[Records drawn from a dataset]
++++++++++++++++++++
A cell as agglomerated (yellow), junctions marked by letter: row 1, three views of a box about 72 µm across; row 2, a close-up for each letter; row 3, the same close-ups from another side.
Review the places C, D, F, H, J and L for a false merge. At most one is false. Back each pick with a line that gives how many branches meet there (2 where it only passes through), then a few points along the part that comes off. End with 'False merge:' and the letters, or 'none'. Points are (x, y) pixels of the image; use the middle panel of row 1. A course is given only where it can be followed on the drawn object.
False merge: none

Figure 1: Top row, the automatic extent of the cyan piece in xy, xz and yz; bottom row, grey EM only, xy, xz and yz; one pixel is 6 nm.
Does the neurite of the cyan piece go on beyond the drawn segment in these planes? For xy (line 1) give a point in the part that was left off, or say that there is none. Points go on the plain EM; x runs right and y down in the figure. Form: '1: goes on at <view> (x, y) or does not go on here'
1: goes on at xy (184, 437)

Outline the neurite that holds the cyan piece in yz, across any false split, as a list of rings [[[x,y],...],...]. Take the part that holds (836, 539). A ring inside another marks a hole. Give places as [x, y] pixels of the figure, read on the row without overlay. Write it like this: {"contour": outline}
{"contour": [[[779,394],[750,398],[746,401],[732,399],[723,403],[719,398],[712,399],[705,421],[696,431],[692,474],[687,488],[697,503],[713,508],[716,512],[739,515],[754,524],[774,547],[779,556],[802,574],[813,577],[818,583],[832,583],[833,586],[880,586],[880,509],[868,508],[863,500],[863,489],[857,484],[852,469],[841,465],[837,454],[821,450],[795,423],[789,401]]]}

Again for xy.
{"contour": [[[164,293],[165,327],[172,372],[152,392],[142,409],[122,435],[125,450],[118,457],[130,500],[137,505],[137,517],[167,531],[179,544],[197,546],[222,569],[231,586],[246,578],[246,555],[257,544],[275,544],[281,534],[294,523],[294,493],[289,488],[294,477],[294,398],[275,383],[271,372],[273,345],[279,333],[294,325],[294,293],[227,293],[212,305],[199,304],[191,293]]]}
++++++++++++++++++++
**THE TASK**
From the line holding "Outline the neurite" to the final line of the data, output each line exactly and nothing more.

**PROBLEM SOLUTION**
Outline the neurite that holds the cyan piece in yz, across any false split, as a list of rings [[[x,y],...],...]. Take the part that holds (836, 539). A ring inside another marks a hole. Give places as [x, y] pixels of the figure, read on the row without overlay. Write it like this: {"contour": outline}
{"contour": [[[779,394],[750,398],[746,401],[732,399],[723,403],[719,398],[712,399],[705,421],[696,431],[692,474],[687,488],[697,503],[713,508],[716,512],[739,515],[754,524],[774,547],[779,556],[802,574],[813,577],[818,583],[832,583],[833,586],[880,586],[880,509],[868,508],[863,500],[863,489],[857,484],[852,469],[841,465],[837,454],[821,450],[795,423],[789,401]]]}

Again for xy.
{"contour": [[[164,293],[165,327],[172,372],[152,392],[142,409],[122,435],[125,450],[118,457],[130,500],[137,505],[137,517],[167,531],[179,544],[197,546],[222,569],[231,586],[246,578],[246,555],[257,544],[275,544],[281,534],[294,523],[294,493],[289,488],[294,477],[294,398],[275,383],[271,372],[273,345],[279,333],[294,325],[294,293],[227,293],[212,305],[199,304],[191,293]]]}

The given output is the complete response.